Don't let a few bad apples bother you. Rejection happens, it's part of life. I've been rejected a lot lately by women in real life, so I know how you are feeling. You just have to remember that you are not a bad guy, people will like you, you just gotta find em. That's been tough for me to do due to lack of motivation and shyness and all that.

It's just something that must be accepted by everyone.

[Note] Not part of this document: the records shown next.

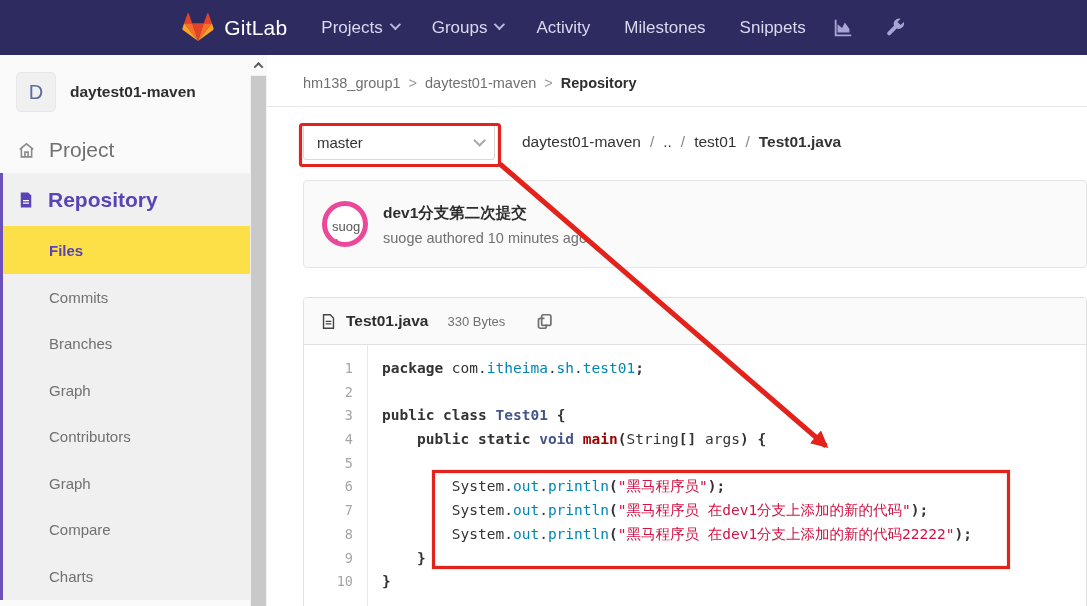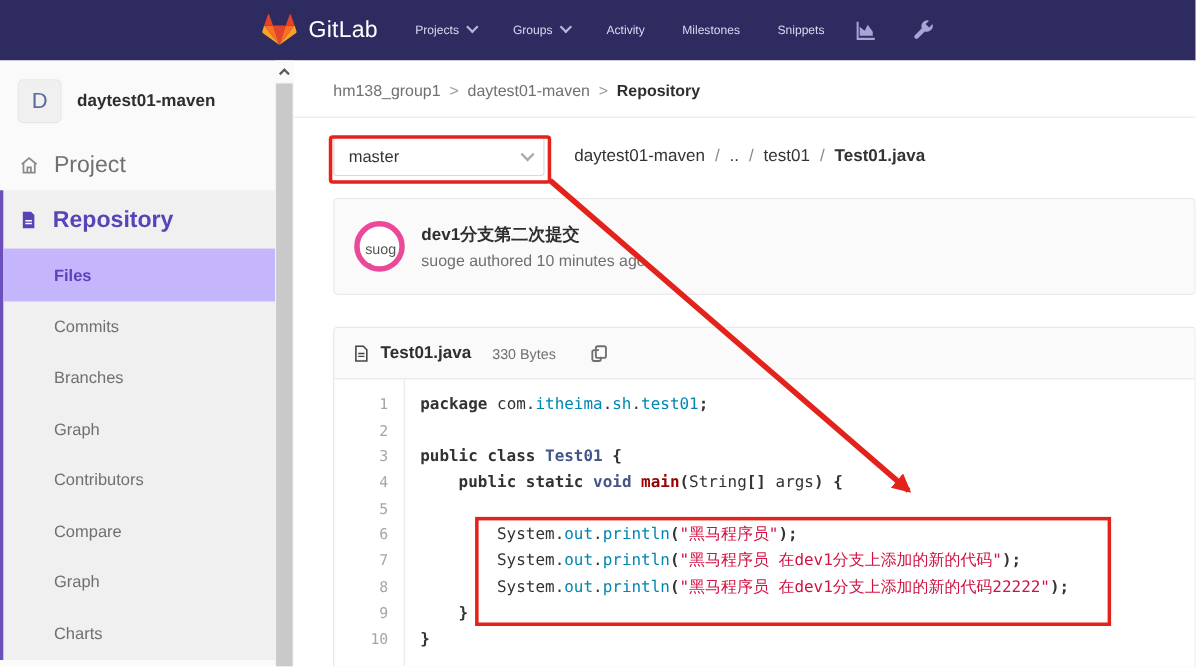--- a/index.html
+++ b/index.html
@@ -13,7 +13,7 @@
   .brand { display:flex; align-items:center; gap:10px; }
   .brand-name { color:#fff; font-size:21px; font-weight:500; letter-spacing:.2px; }
   .nav-items { display:flex; align-items:center; margin-left:34px; gap:34px; }
-  .nav-item { color:#dbd8f0; font-size:11px; display:flex; align-items:center; gap:7px; cursor:pointer; }
+  .nav-item { color:#dbd8f0; font-size:17px; display:flex; align-items:center; gap:7px; cursor:pointer; }
   .nav-caret { width:8px; height:8px; border-right:2px solid #b9b5dc; border-bottom:2px solid #b9b5dc;
                transform:rotate(45deg) translateY(-2px); margin-top:-3px; }
   .nav-icons { display:flex; align-items:center; gap:30px; margin-left:26px; }

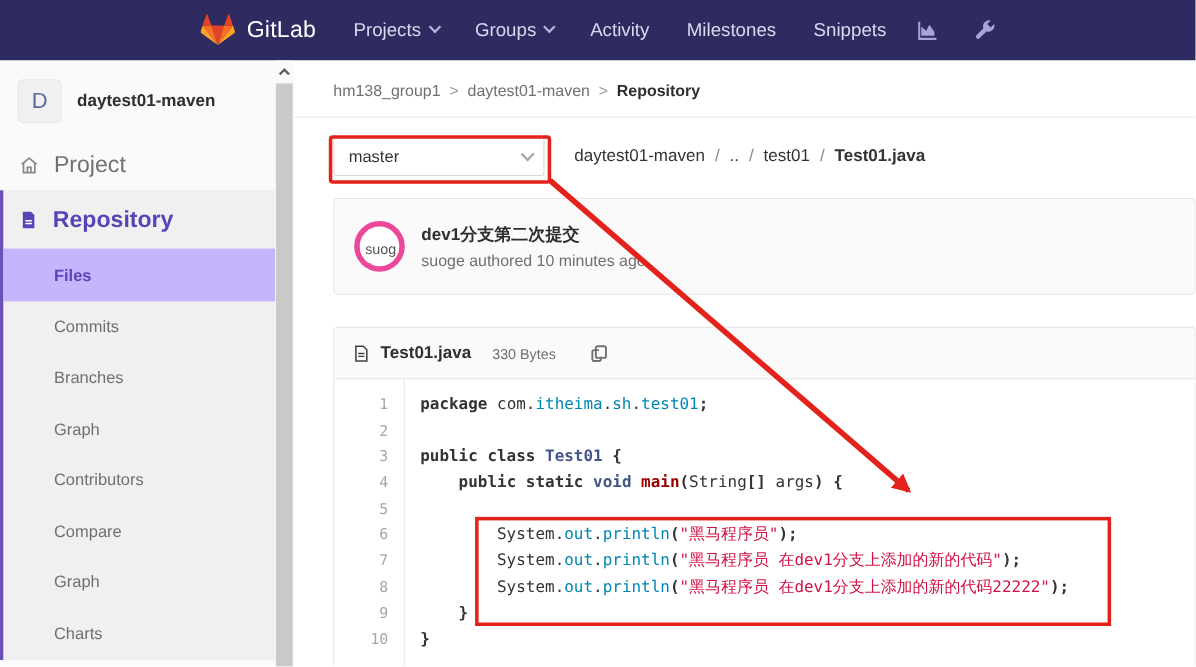--- a/index.html
+++ b/index.html
@@ -35,7 +35,7 @@
   .row-repository { height:53px; color:#5943b6; font-weight:600; }
   .sub-item { height:46.5px; padding-left:46px; color:#707070; font-size:15px;
               display:flex; align-items:center; cursor:pointer; }
-  .sub-active { background:#c4b5fd; color:#5943b6; font-weight:600; height:48px; }
+  .sub-active { background:#fde047; color:#5943b6; font-weight:600; height:48px; }
   
   .scrollstrip { width:17px; flex:none; background:#f1f1f1; position:relative; }
   .scroll-up { height:20px; background:#fafafa; display:flex; align-items:center; justify-content:center; cursor:pointer; }

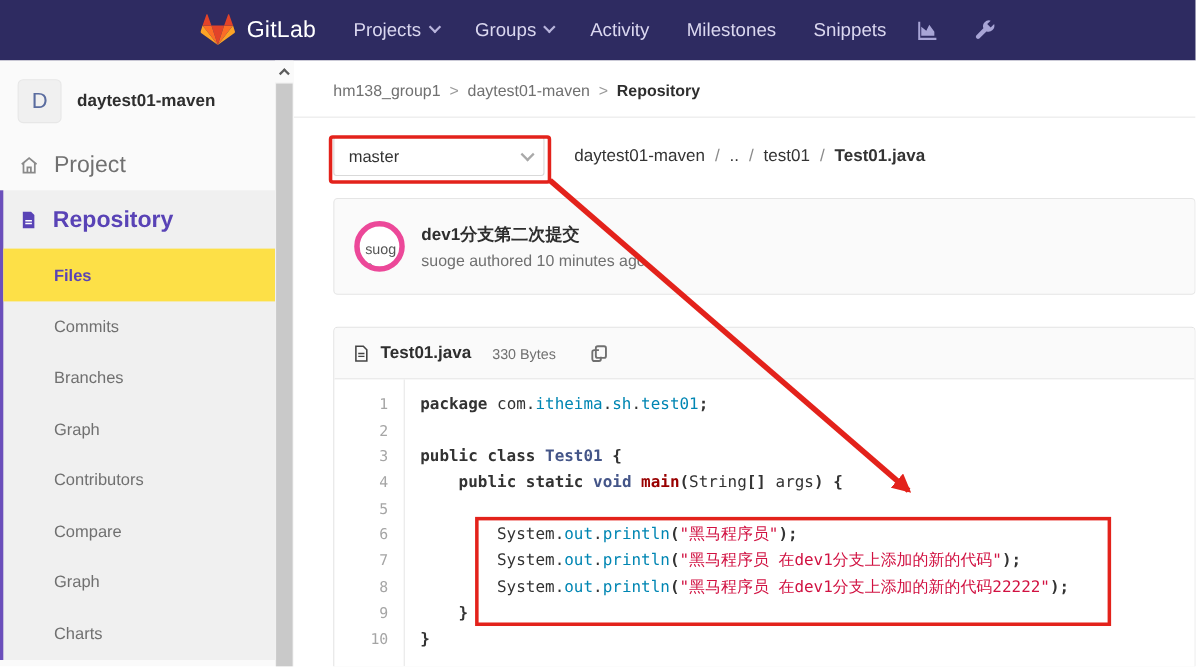--- a/index.html
+++ b/index.html
@@ -171,8 +171,8 @@
           <div class="sub-item">Branches</div>
           <div class="sub-item">Graph</div>
           <div class="sub-item">Contributors</div>
+          <div class="sub-item">Graph</div>
           <div class="sub-item">Compare</div>
-          <div class="sub-item">Graph</div>
           <div class="sub-item">Charts</div>
         </div>
     </div>

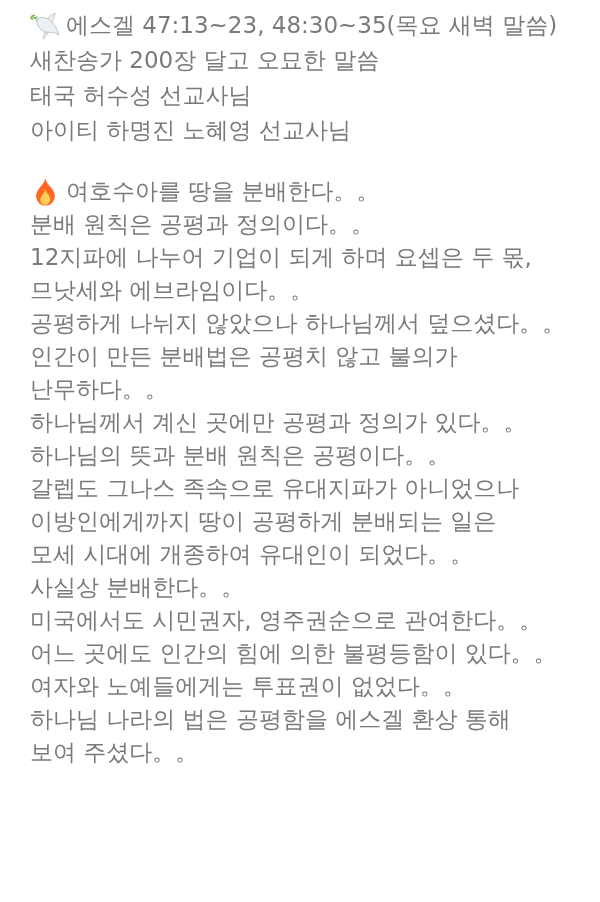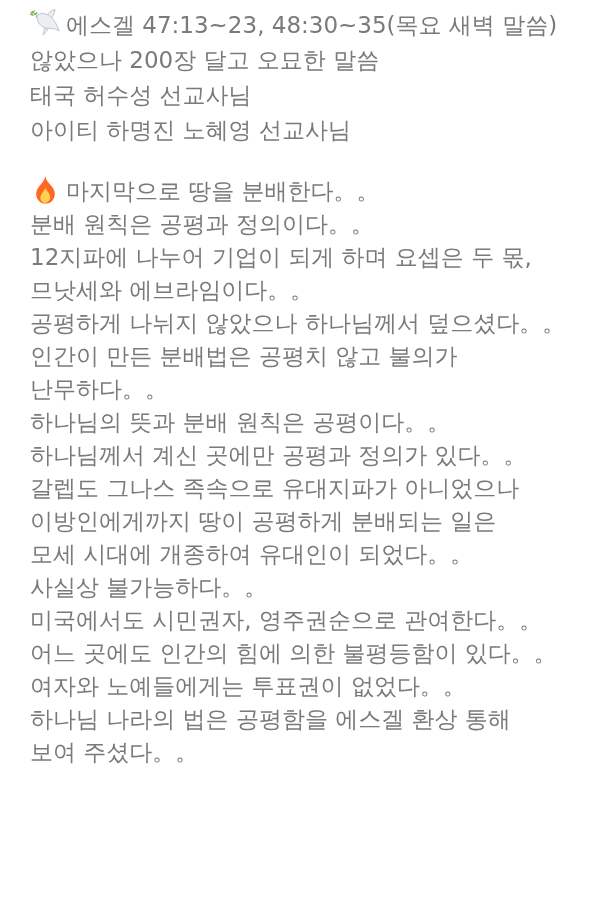--- a/index.html
+++ b/index.html
@@ -33,7 +33,7 @@
     letter-spacing:0px;
   }
   .header .line{line-height:35px;}
-  .title-line{display:flex;align-items:flex-start;}
+  .title-line{display:flex;align-items:flex-end;}
   .icon{
     display:inline-flex;
     flex:0 0 auto;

Everyone has enemies, everyone has people that will like them. <----Damn, you can quote me on that line. Sounded good. :)
 

Nathália

Well-known member
Facebook is like a twilight zone. I don't want to feel like anything from my past, I don't even want to feel like I do now.
When someone un-friend me, it's irrelevant. I don't really feel a connection towards anyone through Facebook, it feels really shallow. Most things online feel shallow, except for here. Shallow friendships are a waste of my time and I could make a long rant about why they are. It makes me feel like I'm back in grade school.
 

Agent_Violet

Well-known member
now that i started using my fb again, I delete people who never have anything positive to say. the constant complainers. i get venting every now and then but every single day is ridiculous. it brings me down and i find it healthier to just delete them.